BEGIN
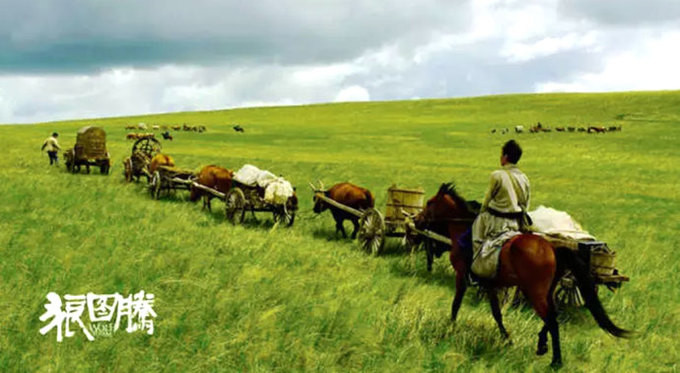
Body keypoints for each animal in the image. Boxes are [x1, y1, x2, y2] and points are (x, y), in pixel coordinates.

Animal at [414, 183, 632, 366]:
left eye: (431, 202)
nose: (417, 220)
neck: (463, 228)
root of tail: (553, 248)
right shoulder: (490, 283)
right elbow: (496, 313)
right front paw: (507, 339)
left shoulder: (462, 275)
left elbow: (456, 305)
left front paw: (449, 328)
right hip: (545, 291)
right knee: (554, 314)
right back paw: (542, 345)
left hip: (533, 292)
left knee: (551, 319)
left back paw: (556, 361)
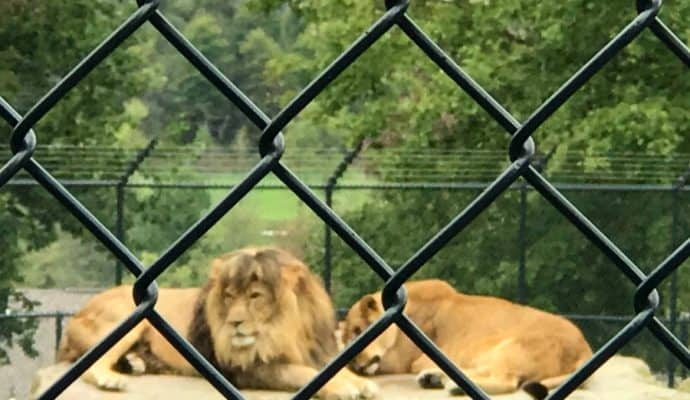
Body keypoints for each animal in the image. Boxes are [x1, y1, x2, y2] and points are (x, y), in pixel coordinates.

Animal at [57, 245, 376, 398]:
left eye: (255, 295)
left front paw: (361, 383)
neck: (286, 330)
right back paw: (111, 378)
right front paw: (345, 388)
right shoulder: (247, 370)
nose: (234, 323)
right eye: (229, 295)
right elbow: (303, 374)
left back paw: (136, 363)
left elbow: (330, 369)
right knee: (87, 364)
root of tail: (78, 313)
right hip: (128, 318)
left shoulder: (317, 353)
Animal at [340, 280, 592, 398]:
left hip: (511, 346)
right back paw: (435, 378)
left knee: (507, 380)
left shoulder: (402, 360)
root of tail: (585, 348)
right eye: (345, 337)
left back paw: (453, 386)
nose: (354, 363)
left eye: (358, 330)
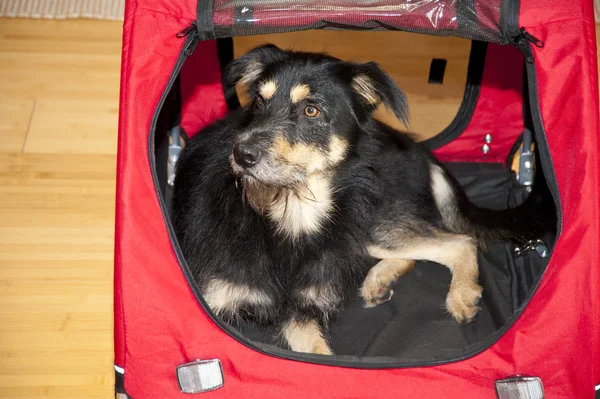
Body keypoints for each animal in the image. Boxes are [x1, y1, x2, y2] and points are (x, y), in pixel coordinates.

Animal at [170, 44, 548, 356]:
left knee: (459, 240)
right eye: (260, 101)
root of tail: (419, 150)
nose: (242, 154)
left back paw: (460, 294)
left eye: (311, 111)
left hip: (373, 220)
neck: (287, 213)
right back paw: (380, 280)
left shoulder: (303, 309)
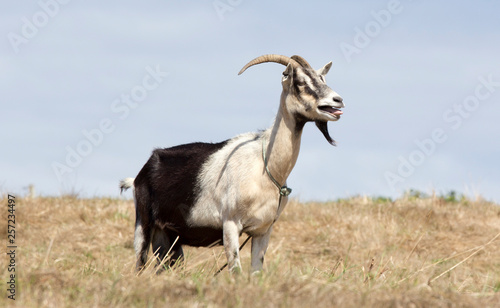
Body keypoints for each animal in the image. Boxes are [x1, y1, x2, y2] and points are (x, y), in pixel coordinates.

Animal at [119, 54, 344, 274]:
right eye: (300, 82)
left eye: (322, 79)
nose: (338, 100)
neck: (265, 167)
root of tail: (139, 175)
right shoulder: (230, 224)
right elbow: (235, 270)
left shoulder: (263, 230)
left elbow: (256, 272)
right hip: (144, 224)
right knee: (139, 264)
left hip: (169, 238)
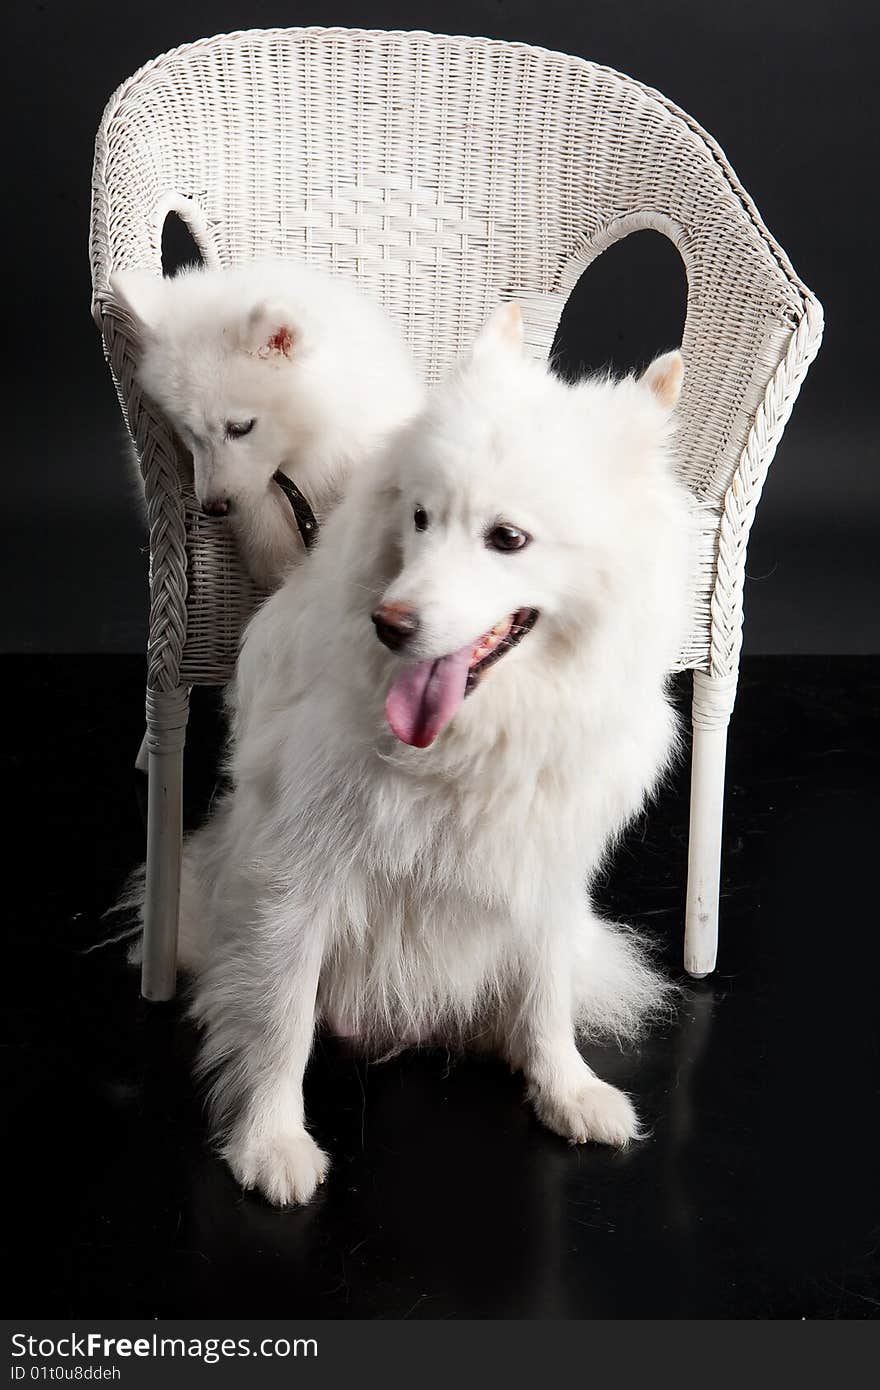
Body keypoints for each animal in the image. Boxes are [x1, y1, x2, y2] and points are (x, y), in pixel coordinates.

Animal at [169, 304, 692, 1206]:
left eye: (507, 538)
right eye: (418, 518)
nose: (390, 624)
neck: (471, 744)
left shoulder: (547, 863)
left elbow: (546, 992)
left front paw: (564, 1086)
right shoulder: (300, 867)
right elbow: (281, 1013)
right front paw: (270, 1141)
END
BEGIN
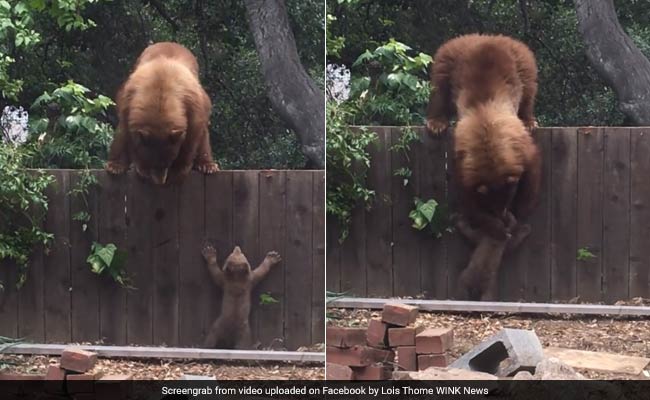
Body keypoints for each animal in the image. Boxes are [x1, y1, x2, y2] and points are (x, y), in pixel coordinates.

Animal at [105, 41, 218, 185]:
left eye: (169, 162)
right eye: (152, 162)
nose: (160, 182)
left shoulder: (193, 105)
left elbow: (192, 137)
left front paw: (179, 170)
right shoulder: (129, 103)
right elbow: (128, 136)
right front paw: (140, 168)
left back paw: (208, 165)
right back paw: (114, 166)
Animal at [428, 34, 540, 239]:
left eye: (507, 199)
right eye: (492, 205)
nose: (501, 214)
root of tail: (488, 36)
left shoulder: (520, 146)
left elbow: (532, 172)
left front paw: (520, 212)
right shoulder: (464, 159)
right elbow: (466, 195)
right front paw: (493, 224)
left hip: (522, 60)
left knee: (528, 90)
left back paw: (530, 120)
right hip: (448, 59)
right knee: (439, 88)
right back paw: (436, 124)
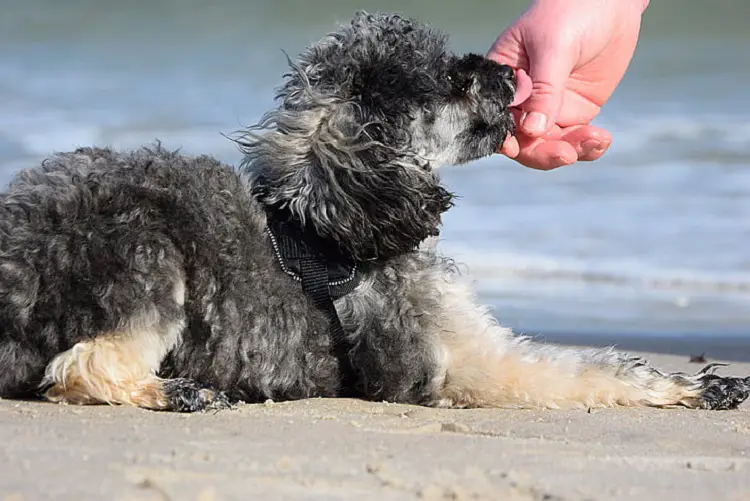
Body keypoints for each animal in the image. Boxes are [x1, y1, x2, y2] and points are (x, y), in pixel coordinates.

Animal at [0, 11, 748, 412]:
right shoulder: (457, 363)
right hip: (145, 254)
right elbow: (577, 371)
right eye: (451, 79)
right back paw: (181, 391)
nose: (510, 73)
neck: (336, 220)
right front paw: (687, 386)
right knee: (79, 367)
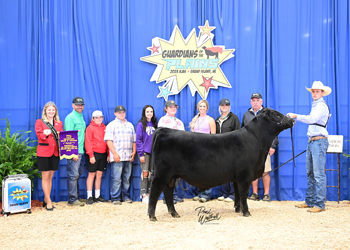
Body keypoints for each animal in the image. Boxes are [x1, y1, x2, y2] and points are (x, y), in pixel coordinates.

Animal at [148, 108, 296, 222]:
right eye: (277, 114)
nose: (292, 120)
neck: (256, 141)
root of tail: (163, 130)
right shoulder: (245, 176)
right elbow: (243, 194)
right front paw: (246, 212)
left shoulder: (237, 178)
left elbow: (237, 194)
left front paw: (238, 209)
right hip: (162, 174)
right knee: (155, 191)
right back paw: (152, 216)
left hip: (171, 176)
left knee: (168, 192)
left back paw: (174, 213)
END
• Exercise goal: Copy, exactly and only, the lines above that begin with the one containing "nose: (292, 120)" and finish with the one containing "left back paw: (174, 213)".

• Response to the exercise:
nose: (292, 120)
neck: (256, 141)
root of tail: (163, 130)
right shoulder: (245, 176)
right elbow: (243, 194)
right front paw: (246, 212)
left shoulder: (237, 178)
left elbow: (237, 194)
left front paw: (238, 209)
right hip: (162, 174)
right knee: (155, 191)
right back paw: (152, 216)
left hip: (171, 176)
left knee: (168, 192)
left back paw: (174, 213)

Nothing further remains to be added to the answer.